The Oldest Case: The oldest pending case in any Indian high court, unresolved for 74 years since 1951, is on the docket of the Calcutta High Court.
A Growing Problem: The court added 140 new cases to its list of 50-year-plus pending matters in the last year alone, indicating the backlog is worsening, not improving.
This data provides the crucial context for the court’s reluctance to dedicate its limited time to adjudicating recurring political disputes. When a single institution is responsible for nearly all of the nation's most ancient legal disputes, every judicial hour becomes an invaluable and non-renewable resource. The diversion of this resource to manage street-level political showdowns appears, from this perspective, to be an untenable proposition.
Law Minister Arjun Ram Meghwal attributed such long pendencies to a confluence of factors, including case complexity, stakeholder cooperation, and judicial vacancies. As of August 1, India's high courts had 344 vacancies against a sanctioned strength of 1,122 judges. While government initiatives like the National Mission for Justice Delivery and Legal Reforms and court-established arrears committees exist, their impact on the monumental backlog in Kolkata seems minimal.
Justice Ghosh’s suggestion to file the plea as a Public Interest Litigation (PIL) is itself a noteworthy legal strategy. It implies that the issue transcends a single party's right to assemble and affects the "public at large." Simultaneously, it reflects a growing judicial skepticism towards the motives behind certain petitions.
Coincidentally, on the same day, the Supreme Court delivered a sharp rebuke to this very practice. A bench led by Chief Justice B R Gavai dismissed a PIL seeking to curb illegal activities by political parties, labeling it a "publicity interest litigation." The CJI admonished the petitioner's counsel for bypassing the high court and approaching the apex court directly under Article 32. “Though PILs are necessary to protect citizens' rights, this petition concerns policy matters... and does not justify a direct approach to the Supreme Court,” the bench stated.

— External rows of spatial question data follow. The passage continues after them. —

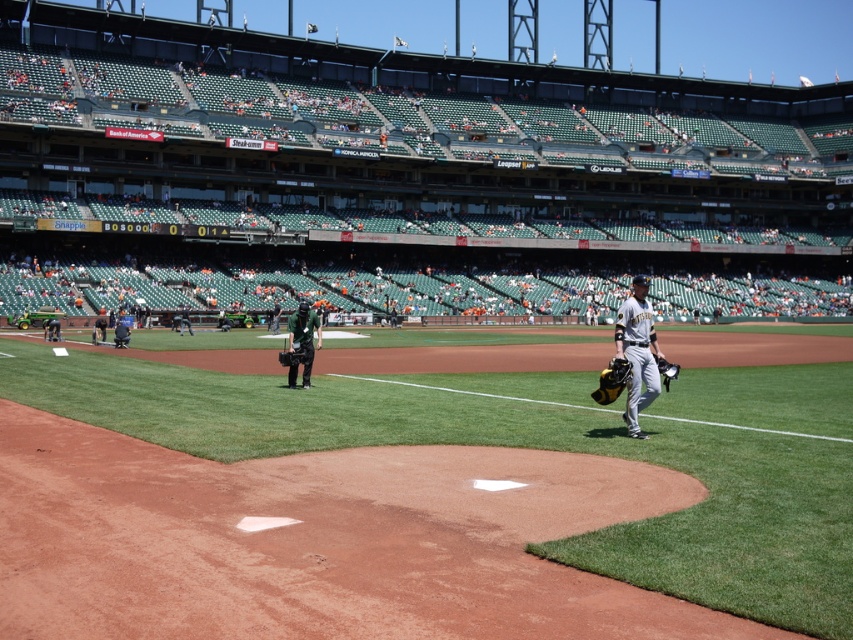
Is point (643, 140) more distant than point (282, 358)?

Yes, it is.

Identify the location of gray matte uniform at center. The height and width of the screenshot is (640, 853). (405, 176).

Does gray uniformed baseball player at center have a greater height compared to green fabric camera at center?

Yes.

Is point (639, 392) positioned behind point (288, 372)?

No.

The image size is (853, 640). I want to click on gray uniformed baseball player at center, so click(x=637, y=353).

At what (x,y) coordinates should I click in order to perform the action: click on gray uniformed baseball player at center. Please return your answer as a coordinate pair (x, y). Looking at the image, I should click on (637, 353).

Looking at this image, does gray matte uniform at center appear under gray uniformed baseball player at center?

No.

Who is more distant from viewer, (x=393, y=182) or (x=625, y=358)?

Positioned behind is point (x=393, y=182).

I want to click on gray matte uniform at center, so click(405, 176).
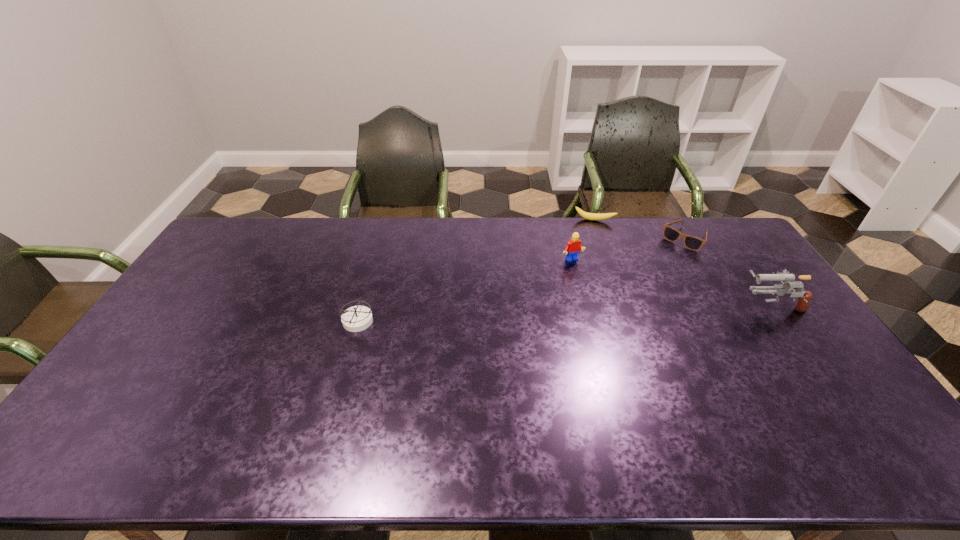
At what (x,y) coordinates should I click in order to perform the action: click on empty space between the sunglasses and the gun. Please return your answer as a coordinate pair (x, y). Looking at the image, I should click on (728, 272).

The width and height of the screenshot is (960, 540). Identify the location of free space that is in between the gun and the fourth nearest object. (728, 272).

Locate an element on the screen. The height and width of the screenshot is (540, 960). free space that is in between the tallest object and the second farthest object is located at coordinates (728, 272).

Find the location of a particular element. blank region between the compass and the tallest object is located at coordinates (564, 313).

Find the location of a particular element. empty location between the third farthest object and the gun is located at coordinates (671, 283).

Locate an element on the screen. The width and height of the screenshot is (960, 540). free space between the third object from left to right and the gun is located at coordinates (683, 263).

Image resolution: width=960 pixels, height=540 pixels. I want to click on vacant space that's between the sunglasses and the tallest object, so click(x=728, y=272).

You are a GUI agent. You are given a task and a screenshot of the screen. Output one action in this format:
    pyautogui.click(x=<x>, y=<y>)
    Task: Click on the free spot between the compass and the third nearest object
    The width and height of the screenshot is (960, 540).
    Given the screenshot: What is the action you would take?
    pyautogui.click(x=465, y=290)

Identify the location of empty space between the fourth object from right to left and the gun. (671, 283).

Point out which object is positioned as the third nearest to the compass. Please provide its 2D coordinates. Your answer should be formatted as a tuple, i.e. [(x, y)], where the tuple contains the x and y coordinates of a point satisfying the conditions above.

[(693, 243)]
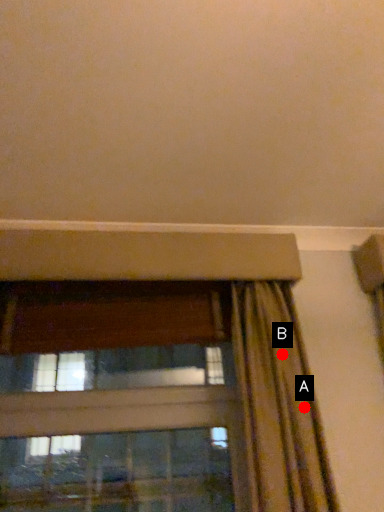
Question: Two points are circled on the image, labeled by A and B beside each circle. Which point is closer to the camera taking this photo?

Choices:
 (A) A is closer
 (B) B is closer

Answer: (A)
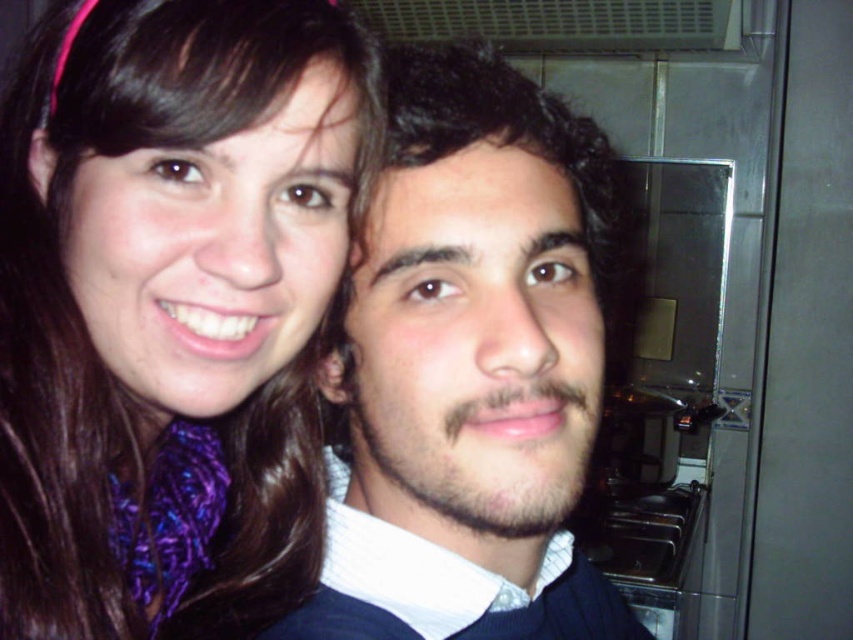
You are taking a photo of two people standing in a public space. You notice the purple silky scarf at upper left and the dark brown curly hair at center. Which object is positioned further to the left in the image?

The purple silky scarf at upper left is positioned further to the left compared to the dark brown curly hair at center, as it is located to the left of it.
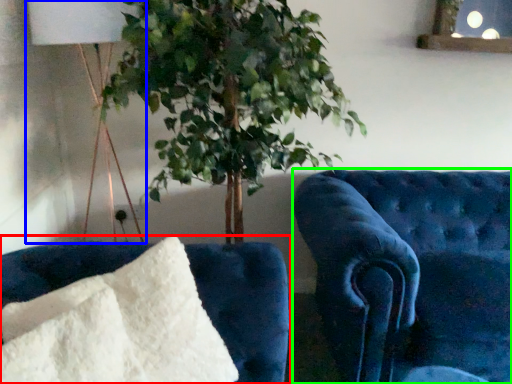
Question: Based on their relative distances, which object is nearer to furniture (highlighted by a red box)? Choose from table lamp (highlighted by a blue box) and furniture (highlighted by a green box).

Choices:
 (A) table lamp
 (B) furniture

Answer: (B)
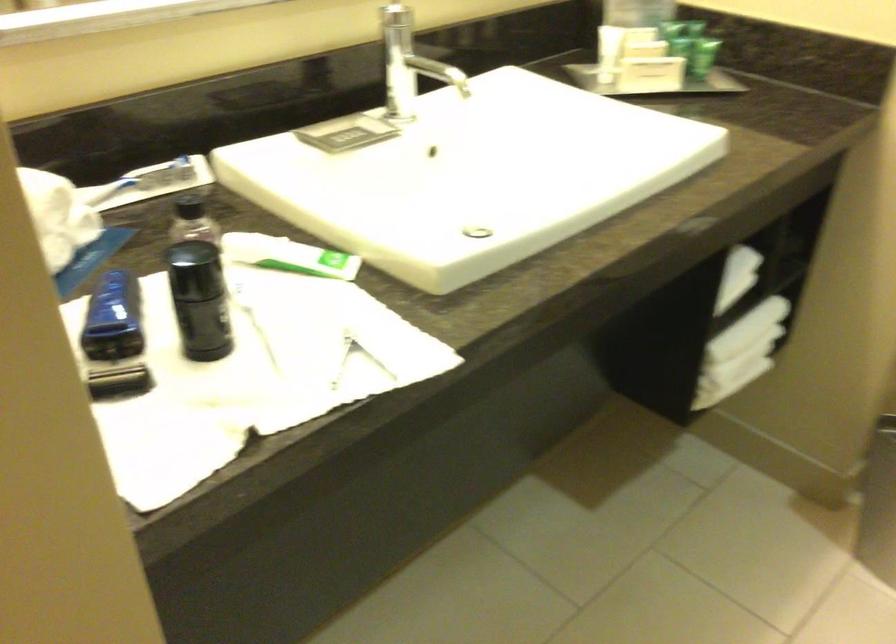
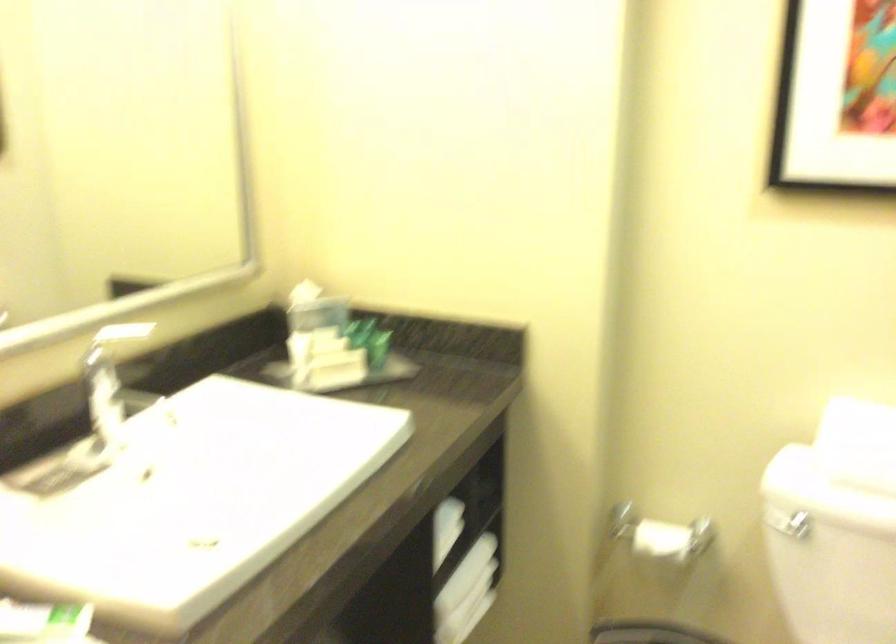
In the second image, find the point that corresponds to (x=750, y=327) in the first image.

(464, 574)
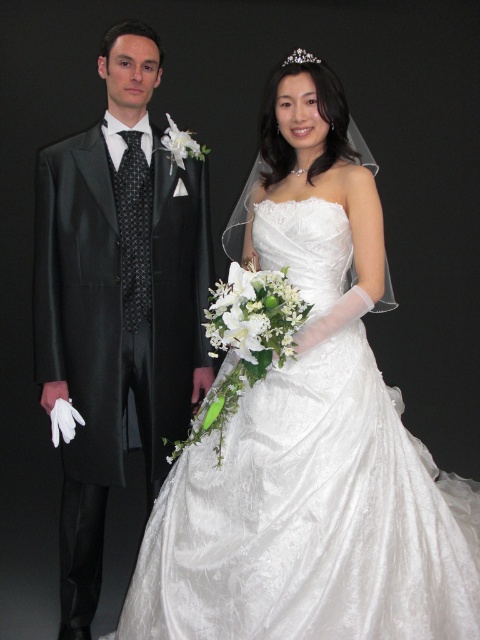
How far apart are matte black suit at left and clear crystal tiara at upper center?

37.17 inches

Image resolution: width=480 pixels, height=640 pixels. What do you see at coordinates (117, 301) in the screenshot? I see `matte black suit at left` at bounding box center [117, 301].

You are a GUI agent. You are given a task and a screenshot of the screen. Output one action in this format:
    pyautogui.click(x=<x>, y=<y>)
    Task: Click on the matte black suit at left
    The width and height of the screenshot is (480, 640).
    Given the screenshot: What is the action you would take?
    pyautogui.click(x=117, y=301)

Who is taller, white satin dress at center or clear crystal tiara at upper center?

Standing taller between the two is white satin dress at center.

From the picture: Is white satin dress at center smaller than clear crystal tiara at upper center?

Actually, white satin dress at center might be larger than clear crystal tiara at upper center.

This screenshot has height=640, width=480. I want to click on white satin dress at center, so click(310, 518).

Which is more to the left, white satin dress at center or matte black suit at left?

From the viewer's perspective, matte black suit at left appears more on the left side.

Is white satin dress at center bigger than matte black suit at left?

Yes.

Who is more forward, [425,467] or [116,42]?

Positioned in front is point [425,467].

Identify the location of white satin dress at center. Image resolution: width=480 pixels, height=640 pixels. (310, 518).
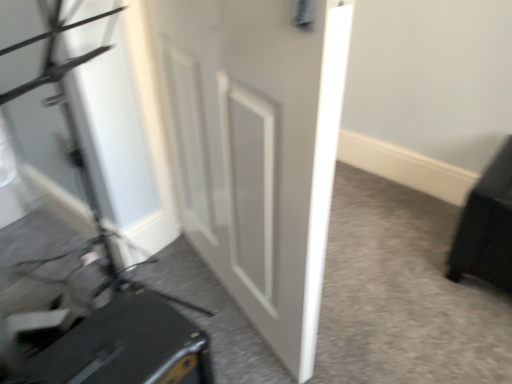
This screenshot has width=512, height=384. What do you see at coordinates (111, 269) in the screenshot?
I see `black matte suitcase at lower left` at bounding box center [111, 269].

At what (x,y) coordinates should I click in order to perform the action: click on matte black suitcase at lower left. Please return your answer as a coordinate pair (x, y). Looking at the image, I should click on (127, 347).

Is matte black suitcase at lower left placed right next to black matte suitcase at lower left?

matte black suitcase at lower left is not next to black matte suitcase at lower left, and they're not touching.

Where is `luggage that is behind the black matte suitcase at lower left`? This screenshot has height=384, width=512. luggage that is behind the black matte suitcase at lower left is located at coordinates (127, 347).

Is matte black suitcase at lower left inside or outside of black matte suitcase at lower left?

The correct answer is: outside.

Is matte black suitcase at lower left to the right of black matte suitcase at lower left from the viewer's perspective?

Correct, you'll find matte black suitcase at lower left to the right of black matte suitcase at lower left.

This screenshot has height=384, width=512. Find the location of `videotape positioned vertically above the white matte door at center (from a real-world perspective)`. videotape positioned vertically above the white matte door at center (from a real-world perspective) is located at coordinates (111, 269).

Measure the distance from white matte door at center to black matte suitcase at lower left.

A distance of 11.87 inches exists between white matte door at center and black matte suitcase at lower left.

Is white matte door at center positioned with its back to black matte suitcase at lower left?

Yes, black matte suitcase at lower left is at the back of white matte door at center.

In order to click on door located in front of the matte black suitcase at lower left in this screenshot , I will do `click(256, 149)`.

How different are the orientations of white matte door at center and matte black suitcase at lower left in degrees?

The facing directions of white matte door at center and matte black suitcase at lower left are 107 degrees apart.

Consider the image. From the image's perspective, would you say white matte door at center is positioned over matte black suitcase at lower left?

Yes.

How distant is white matte door at center from matte black suitcase at lower left?

white matte door at center is 15.51 inches away from matte black suitcase at lower left.

Does black matte suitcase at lower left come in front of white matte door at center?

Yes, black matte suitcase at lower left is in front of white matte door at center.

Can you confirm if black matte suitcase at lower left is bigger than white matte door at center?

Yes, black matte suitcase at lower left is bigger than white matte door at center.

Can you confirm if black matte suitcase at lower left is shorter than white matte door at center?

No, black matte suitcase at lower left is not shorter than white matte door at center.

Between point (77, 360) and point (306, 245), which one is positioned behind?

The point (306, 245) is farther.

From the image's perspective, is matte black suitcase at lower left under white matte door at center?

Yes, from the image's perspective, matte black suitcase at lower left is below white matte door at center.

Considering the relative sizes of matte black suitcase at lower left and white matte door at center in the image provided, is matte black suitcase at lower left taller than white matte door at center?

In fact, matte black suitcase at lower left may be shorter than white matte door at center.

Which of these two, matte black suitcase at lower left or white matte door at center, is wider?

With larger width is matte black suitcase at lower left.

Considering the positions of objects black matte suitcase at lower left and matte black suitcase at lower left in the image provided, who is more to the left, black matte suitcase at lower left or matte black suitcase at lower left?

black matte suitcase at lower left.

Identify the location of luggage on the right of the black matte suitcase at lower left. Image resolution: width=512 pixels, height=384 pixels. (127, 347).

From a real-world perspective, is black matte suitcase at lower left positioned above or below matte black suitcase at lower left?

From a real-world perspective, black matte suitcase at lower left is physically above matte black suitcase at lower left.

Is black matte suitcase at lower left in front of or behind matte black suitcase at lower left in the image?

In the image, black matte suitcase at lower left appears in front of matte black suitcase at lower left.

At what (x,y) coordinates should I click in order to perform the action: click on luggage behind the black matte suitcase at lower left. Please return your answer as a coordinate pair (x, y). Image resolution: width=512 pixels, height=384 pixels. Looking at the image, I should click on tap(127, 347).

Locate an element on the screen. This screenshot has width=512, height=384. videotape above the white matte door at center (from a real-world perspective) is located at coordinates (111, 269).

From the image, which object appears to be farther from black matte suitcase at lower left, matte black suitcase at lower left or white matte door at center?

white matte door at center.

Based on their spatial positions, is matte black suitcase at lower left or black matte suitcase at lower left closer to white matte door at center?

black matte suitcase at lower left lies closer to white matte door at center than the other object.

Based on their spatial positions, is black matte suitcase at lower left or matte black suitcase at lower left closer to white matte door at center?

black matte suitcase at lower left is closer to white matte door at center.

Which object lies nearer to the anchor point matte black suitcase at lower left, white matte door at center or black matte suitcase at lower left?

black matte suitcase at lower left is positioned closer to the anchor matte black suitcase at lower left.

Looking at the image, which one is located further to matte black suitcase at lower left, black matte suitcase at lower left or white matte door at center?

white matte door at center is further to matte black suitcase at lower left.

Estimate the real-world distances between objects in this image. Which object is closer to black matte suitcase at lower left, white matte door at center or matte black suitcase at lower left?

Based on the image, matte black suitcase at lower left appears to be nearer to black matte suitcase at lower left.

Find the location of a particular element. The height and width of the screenshot is (384, 512). videotape between white matte door at center and matte black suitcase at lower left in the up-down direction is located at coordinates (111, 269).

This parallel development at the Supreme Court reinforces the judicial sentiment that while the PIL is a vital instrument for social justice, its misuse for political or personal mileage is eroding its efficacy and wasting precious judicial time. Justice Ghosh’s initial push towards a PIL may have been an attempt to compel the petitioners to frame their grievance in terms of broader public good, thereby elevating the discourse beyond partisan interests.
The events at the Calcutta High Court offer several key takeaways for legal practitioners and the justice system:
In conclusion, Justice Ghosh’s simple, powerful statement—"enough, no more"—is more than an expression of one judge's fatigue. It is a symptom of a systemic malaise. It represents a judiciary caught between upholding fundamental rights and managing a collapsing administrative framework. For Kolkata, and indeed for the Indian legal system, it serves as a stark warning that when the scales of justice are already overburdened with the weight of history, they can ill afford the added pressure of perpetual political conflict.